Why You Should Cycle
A rising number of people are being diagnosed with obesity, type II diabetes and metabolic disorders, and these conditions have been linked to poor memory, learning ability and reasoning . Scientists and physicians are doing everything they can to improve the statistics
One suggested way to improve obesity rates in the U.S. has been to encourage bike riding, and indeed countries who have a high percentage of their populations using active transport methods, namely cycling, walking and the use of public transport, have the lowest incidences of obesity.
BDNF: A Vital Regulator
Exercise promotes the production of a factor in the brain called BDNF, which prevents brain cells from dying, induces the growth of new brain cells and connections, and supports brain functioning. It also helps regulate appetite - hence the possible link with obesity. Low levels of BDNF have been linked to Alzheimer’s, accelerated aging, poor neural development, neurotransmitter dysfunction, obesity, depression, and even schizophrenia.
Scientists have started looking at fun, practical forms of exercise which might help lower proportions of the population affected by obesity, with cycling being the clear winner. People can cycle to and from work and save money otherwise spent on gas or train tickets, and get fit simultaneously.
While BDNF levels were found to significantly increase in one study, where participants with metabolic syndrome or type II diabetes cycled indoors for 12 weeks, participants did not lose weight. The reasons for this may be that participants did not train for long enough, or their diets were not sufficiently healthy, or that they ate more to compensate for the calories burnt on the bike. In other words, exercise may not be enough to lose weight, but it is enough to raise BDNF levels .
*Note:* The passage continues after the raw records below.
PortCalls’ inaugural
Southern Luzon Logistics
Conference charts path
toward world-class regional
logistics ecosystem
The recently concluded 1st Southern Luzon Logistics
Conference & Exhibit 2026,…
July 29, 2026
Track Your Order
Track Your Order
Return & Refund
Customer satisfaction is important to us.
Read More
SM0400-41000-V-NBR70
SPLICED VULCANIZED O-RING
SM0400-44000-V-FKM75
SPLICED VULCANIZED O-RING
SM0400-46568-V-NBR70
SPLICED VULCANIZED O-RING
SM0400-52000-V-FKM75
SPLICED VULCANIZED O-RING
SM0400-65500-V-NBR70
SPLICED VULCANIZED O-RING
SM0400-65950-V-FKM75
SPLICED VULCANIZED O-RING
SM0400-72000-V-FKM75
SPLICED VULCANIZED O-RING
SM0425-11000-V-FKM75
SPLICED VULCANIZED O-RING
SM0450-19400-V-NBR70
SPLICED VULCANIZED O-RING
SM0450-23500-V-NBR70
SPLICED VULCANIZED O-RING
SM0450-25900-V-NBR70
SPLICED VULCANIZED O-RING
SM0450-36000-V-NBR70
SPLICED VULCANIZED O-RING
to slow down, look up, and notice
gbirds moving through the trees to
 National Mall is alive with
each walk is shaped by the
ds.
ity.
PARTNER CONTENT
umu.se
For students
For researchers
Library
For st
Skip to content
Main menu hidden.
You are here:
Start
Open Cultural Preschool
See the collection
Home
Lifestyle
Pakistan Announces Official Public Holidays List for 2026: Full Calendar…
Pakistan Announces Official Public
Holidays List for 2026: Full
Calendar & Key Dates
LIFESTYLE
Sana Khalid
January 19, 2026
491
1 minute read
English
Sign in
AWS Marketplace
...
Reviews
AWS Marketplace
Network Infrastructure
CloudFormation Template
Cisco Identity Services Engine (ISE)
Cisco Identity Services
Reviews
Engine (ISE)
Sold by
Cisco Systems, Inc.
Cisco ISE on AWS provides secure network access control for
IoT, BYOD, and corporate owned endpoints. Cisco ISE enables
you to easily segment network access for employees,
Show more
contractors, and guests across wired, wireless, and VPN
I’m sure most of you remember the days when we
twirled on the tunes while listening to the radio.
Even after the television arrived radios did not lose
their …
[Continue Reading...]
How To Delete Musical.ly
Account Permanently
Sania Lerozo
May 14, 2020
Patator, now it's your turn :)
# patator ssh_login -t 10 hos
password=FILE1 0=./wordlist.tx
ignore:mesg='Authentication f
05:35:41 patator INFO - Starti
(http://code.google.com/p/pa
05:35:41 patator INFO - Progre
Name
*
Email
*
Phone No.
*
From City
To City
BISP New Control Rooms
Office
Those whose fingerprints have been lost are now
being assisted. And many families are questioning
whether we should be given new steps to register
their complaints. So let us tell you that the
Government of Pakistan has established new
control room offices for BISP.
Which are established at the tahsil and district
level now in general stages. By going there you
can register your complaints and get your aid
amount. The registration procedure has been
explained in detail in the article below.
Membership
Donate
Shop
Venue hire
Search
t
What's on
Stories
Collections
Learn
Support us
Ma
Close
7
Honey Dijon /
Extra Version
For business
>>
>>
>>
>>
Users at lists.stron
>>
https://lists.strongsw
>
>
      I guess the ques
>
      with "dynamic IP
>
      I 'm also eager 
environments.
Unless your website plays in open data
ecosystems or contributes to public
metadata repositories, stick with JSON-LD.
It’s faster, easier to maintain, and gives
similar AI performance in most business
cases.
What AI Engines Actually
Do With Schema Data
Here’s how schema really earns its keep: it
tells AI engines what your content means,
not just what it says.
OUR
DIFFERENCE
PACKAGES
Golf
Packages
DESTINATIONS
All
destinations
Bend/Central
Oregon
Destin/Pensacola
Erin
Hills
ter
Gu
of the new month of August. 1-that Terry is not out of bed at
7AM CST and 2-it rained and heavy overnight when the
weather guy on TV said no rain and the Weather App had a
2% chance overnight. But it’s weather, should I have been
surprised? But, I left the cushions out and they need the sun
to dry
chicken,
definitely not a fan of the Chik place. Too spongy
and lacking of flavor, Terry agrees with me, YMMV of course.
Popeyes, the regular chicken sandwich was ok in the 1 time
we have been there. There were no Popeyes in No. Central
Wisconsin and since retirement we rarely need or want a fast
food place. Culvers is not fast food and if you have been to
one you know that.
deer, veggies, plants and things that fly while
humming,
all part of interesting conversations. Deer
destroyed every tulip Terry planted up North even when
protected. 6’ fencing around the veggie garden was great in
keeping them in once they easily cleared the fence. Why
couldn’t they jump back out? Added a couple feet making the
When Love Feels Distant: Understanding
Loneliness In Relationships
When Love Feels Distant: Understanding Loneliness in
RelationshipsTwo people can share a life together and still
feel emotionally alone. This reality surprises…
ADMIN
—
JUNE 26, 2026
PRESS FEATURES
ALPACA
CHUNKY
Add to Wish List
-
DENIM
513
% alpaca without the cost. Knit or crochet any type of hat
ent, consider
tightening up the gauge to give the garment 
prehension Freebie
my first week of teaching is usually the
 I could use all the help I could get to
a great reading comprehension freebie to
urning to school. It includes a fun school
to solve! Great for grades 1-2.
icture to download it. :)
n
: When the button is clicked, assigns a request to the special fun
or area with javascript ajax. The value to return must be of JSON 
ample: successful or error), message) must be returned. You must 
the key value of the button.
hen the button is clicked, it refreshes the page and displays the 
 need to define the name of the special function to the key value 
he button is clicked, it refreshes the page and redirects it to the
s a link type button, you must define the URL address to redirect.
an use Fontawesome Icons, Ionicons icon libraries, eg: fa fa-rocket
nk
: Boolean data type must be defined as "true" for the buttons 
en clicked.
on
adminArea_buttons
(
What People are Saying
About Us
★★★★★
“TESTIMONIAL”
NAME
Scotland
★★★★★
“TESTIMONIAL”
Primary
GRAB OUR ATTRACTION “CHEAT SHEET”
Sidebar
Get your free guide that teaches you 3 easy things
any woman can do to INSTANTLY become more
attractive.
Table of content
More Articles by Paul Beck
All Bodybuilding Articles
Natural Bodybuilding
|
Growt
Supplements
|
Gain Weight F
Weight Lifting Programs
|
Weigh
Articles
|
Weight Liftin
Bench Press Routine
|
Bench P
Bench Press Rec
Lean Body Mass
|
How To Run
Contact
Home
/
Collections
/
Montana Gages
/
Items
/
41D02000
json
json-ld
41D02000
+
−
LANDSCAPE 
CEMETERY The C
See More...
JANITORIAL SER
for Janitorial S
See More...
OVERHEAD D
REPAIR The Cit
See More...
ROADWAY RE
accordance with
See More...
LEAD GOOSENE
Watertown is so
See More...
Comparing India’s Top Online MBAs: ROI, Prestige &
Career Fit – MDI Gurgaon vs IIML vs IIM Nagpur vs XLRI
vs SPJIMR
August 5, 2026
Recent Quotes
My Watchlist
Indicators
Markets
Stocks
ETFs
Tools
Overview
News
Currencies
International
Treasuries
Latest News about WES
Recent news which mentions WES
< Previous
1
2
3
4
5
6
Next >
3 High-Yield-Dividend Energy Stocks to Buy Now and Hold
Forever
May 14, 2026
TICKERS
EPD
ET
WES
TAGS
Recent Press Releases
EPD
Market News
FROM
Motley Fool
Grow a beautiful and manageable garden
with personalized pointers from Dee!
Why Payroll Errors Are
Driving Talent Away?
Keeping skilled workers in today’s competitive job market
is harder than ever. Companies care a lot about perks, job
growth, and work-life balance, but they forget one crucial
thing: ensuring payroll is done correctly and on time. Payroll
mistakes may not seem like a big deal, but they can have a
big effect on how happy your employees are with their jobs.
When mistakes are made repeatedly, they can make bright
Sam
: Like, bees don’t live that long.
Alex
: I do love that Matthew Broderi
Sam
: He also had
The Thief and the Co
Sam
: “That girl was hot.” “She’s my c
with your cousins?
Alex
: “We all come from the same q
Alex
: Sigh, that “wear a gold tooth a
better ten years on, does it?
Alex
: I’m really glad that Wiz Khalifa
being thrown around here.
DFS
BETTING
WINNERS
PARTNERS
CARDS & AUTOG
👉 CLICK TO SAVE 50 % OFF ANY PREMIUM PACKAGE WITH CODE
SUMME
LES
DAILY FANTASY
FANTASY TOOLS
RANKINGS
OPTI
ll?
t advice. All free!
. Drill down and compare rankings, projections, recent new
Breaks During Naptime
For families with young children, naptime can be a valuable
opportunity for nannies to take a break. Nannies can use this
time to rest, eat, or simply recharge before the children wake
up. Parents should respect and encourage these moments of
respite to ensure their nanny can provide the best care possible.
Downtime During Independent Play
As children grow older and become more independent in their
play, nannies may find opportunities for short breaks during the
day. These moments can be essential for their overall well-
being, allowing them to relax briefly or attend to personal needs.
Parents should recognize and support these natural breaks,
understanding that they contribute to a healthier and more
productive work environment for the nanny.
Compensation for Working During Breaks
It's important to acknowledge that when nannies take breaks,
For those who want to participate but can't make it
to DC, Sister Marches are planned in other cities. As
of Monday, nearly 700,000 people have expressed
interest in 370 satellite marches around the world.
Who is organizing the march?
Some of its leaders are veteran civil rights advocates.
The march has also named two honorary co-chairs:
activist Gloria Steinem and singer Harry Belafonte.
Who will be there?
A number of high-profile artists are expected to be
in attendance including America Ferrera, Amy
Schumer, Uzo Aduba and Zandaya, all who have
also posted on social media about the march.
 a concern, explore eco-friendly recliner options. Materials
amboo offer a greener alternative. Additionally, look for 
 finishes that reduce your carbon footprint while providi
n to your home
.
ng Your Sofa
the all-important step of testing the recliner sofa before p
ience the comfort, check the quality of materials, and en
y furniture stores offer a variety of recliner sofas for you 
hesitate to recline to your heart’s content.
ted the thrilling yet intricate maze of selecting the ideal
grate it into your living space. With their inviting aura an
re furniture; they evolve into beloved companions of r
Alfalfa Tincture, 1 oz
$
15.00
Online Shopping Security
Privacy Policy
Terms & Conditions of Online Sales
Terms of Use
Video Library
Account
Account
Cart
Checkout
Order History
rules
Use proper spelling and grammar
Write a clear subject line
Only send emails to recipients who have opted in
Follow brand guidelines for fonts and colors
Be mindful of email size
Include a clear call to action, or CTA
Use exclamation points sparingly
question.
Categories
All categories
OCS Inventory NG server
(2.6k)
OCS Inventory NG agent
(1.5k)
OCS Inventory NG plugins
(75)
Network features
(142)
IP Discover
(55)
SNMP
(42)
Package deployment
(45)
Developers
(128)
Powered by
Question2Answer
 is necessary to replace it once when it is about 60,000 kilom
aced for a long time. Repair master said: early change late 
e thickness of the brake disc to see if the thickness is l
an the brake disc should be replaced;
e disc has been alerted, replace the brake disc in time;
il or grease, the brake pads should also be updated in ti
Nearly every abnormal state of cognitive functioning is associated with lower levels of BDNF. While normalization of levels may not fully cure or prevent any diseases, having normal levels is associated with increased cognitive performance and better overall brain functioning among those who have certain diseases.
Cycling Improves Concentration
Activities which require balance, quick reactions, and decision-making skills - martial arts, gymnastics and cycling - are the best forms of exercise to control ADHD in children, says psychologist David Conant-Norville, and it seems that cycling may help adults too. In one study, participants who did short but complex exercises were 40 percent more likely to solve a puzzle that participants who did not get moving.
Stress and Anxiety
Research shows that intense exercise dampens the chances of developing anxiety and depression and that some patients have been able to quit antidepressant therapy altogether. In a study at the University of Southern Mississippi, participants who suffered from generalized anxiety disorder and exercised at 60 to 90 percent of their maximum heart rate three times a week for 20 minutes say significant decreases in anxiety sensitivity and fear only after 2 workouts. Further research has indicated that people who get regular vigorous exercise are less likely to develop anxiety or depression.
Matthew Stults-Kolehmainen, Ph.D., a kinesiologist at the Yale Stress Center says that raising your heart rate can actually reverse damage to the brain brought about by stressful events. Stress atrophies the brain, in particular, the hippocampus, which is responsible for many functions - especially memory. When you get stressed, you cannot remember things.
Exercise, however, promotes the production of brain hormones which actually improve cognitive function, elevate mood and encourage learning. Exercise is encouraged by physicians worldwide to improve mood and lessen the risk of developing anxiety .
Get on Your Bike
Petrol for your car damages the environment encourages a sedentary lifestyle, and many times traveling by car is much slower than cycling. Get a bike, and try commuting to work or your nearby shops to run errands, and see how you like it. The most commonly cited obstacle to cycling is traffic, but with governments worldwide pouring more money into safe bikeways and cycling infrastructure, the situation is only going to improve. Cycling will boost your brainpower, and compliment your brain training efforts.
 Reaven, G., Thompson, L., Nahum, D. & Haskins, E. (1990) Relationship between hyperglycemia and cognitive function in older NIDDM patients. Diabetes Care, 13, 16-21.
 Tsai, S, Chan, Y, Liang, F, Hsu, C. & Lee, I. (2015) Brain derived neurotrophic factor correlated with muscle strength in subjects undergoing stationary bicycle exercise training. Diabetes and its Complications. 29(3) 367-371.
 Otto, M. & Jasper, A. (2011) Exercise for mood and anxiety, proven strategies for overcoming depression and enhancing well-being. Oxford University Press, 2011.